Robert Rogers is making black gold these days, or rather millions of his worms are.
Using worm castings – also known as worm manure or simply worm poop – can do fabulous things for all things green. You should see the size of Robert’s collards if you doubt.
According to several universities with agriculture departments, using worm castings is more beneficial that using any other kind of fertilizer.
Robert, a master gardener’s master gardener, is not the type of person to do things halfway. He now has five bins of worms, three of which are dedicated to fattening up the worms.
If you start worm farming with 1,000 breeder worms in January, by the end of the year there will be more than 3 million of the little wigglers, he said. The best worms to use are the red worms that can eat their weight in food in a day.
Robert uses cotton gin trash for food, supplementing it with feed for brooding chickens. He also adds peat moss in some bins.

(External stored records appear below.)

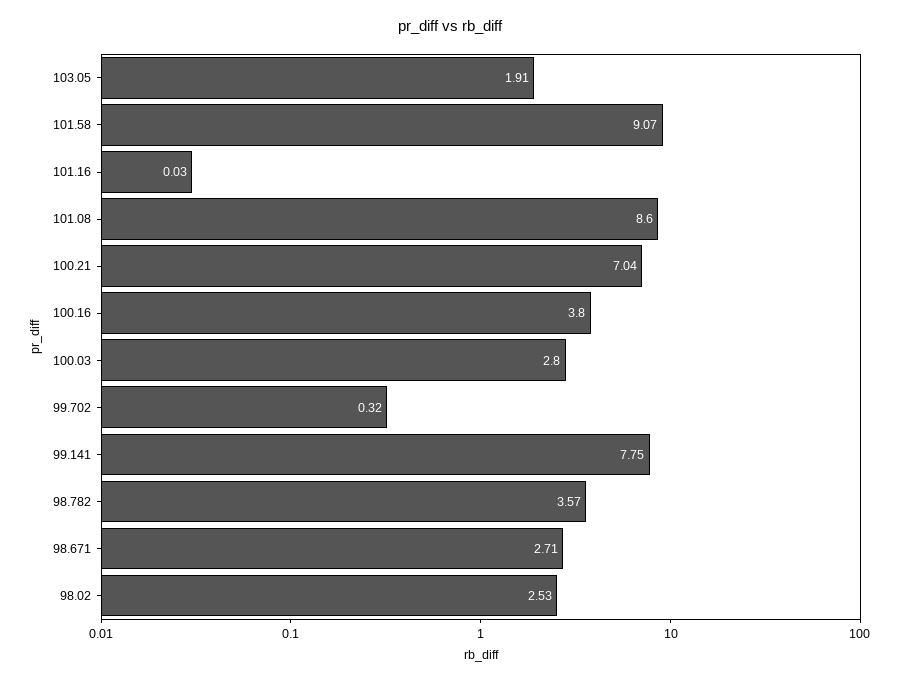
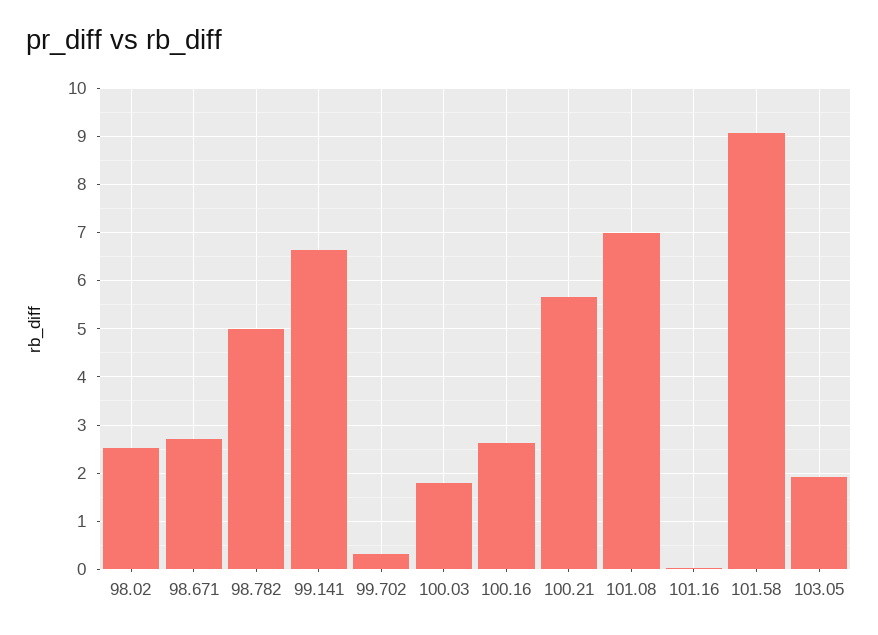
  {
    "103.05": 1.91,
    "101.58": 9.07,
    "101.16": 0.03,
-   "101.08": 8.6,
+   "101.08": 7,
-   "100.21": 7.04,
+   "100.21": 5.6,
-   "100.16": 3.8,
+   "100.16": 2.6,
-   "100.03": 2.8,
+   "100.03": 1.8,
    "99.702": 0.32,
-   "99.141": 7.75,
+   "99.141": 6.6,
-   "98.782": 3.57,
+   "98.782": 5,
    "98.671": 2.71,
    "98.02": 2.53
  }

Every three months he separates the castings from the worms and the worm eggs. There are various ways to do this by hand, but with an operation the size of Robert’s, a special, motorized screened tube does the separating. The screens are 1/4 and 1/8 inch. The smaller size separates the castings out in a fine size that is richly black, and the larger one sets the worms and their eggs free.
Unlike working with animal manures, the worm castings don’t smell.

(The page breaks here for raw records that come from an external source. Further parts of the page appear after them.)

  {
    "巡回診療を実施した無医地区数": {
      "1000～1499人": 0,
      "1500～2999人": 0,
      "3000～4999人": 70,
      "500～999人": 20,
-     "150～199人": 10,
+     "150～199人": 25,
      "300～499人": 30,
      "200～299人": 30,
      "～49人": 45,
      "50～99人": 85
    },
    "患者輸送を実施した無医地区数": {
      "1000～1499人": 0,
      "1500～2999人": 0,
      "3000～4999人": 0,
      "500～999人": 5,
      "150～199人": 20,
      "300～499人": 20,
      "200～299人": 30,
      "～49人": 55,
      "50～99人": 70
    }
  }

The worms are housed in covered bins, about 10 inches deep. They don’t seem affected by temperature extremes, Robert said. They do like it dark and moist, however.
Knowing how much to feed the worms is easy. If Robert sees food left in the morning, he leaves them be.
Robert makes a castings tea for fertilizing by adding about 8 tablespoons of castings to a gallon of water. According to some university reports, it is a great delivery method for plants.
There have been some scam operators out there who claim you can buy a worm operation from them and they’ll buy back the additional worms later. It’s been called a Ponzi scheme in several states.
For more information about worm farming and how to get started, searching educational sites is best.
You probably won’t find worm castings at the box stores, and when you do find worm castings, it can be expensive, which is another great reason to farm your own worms.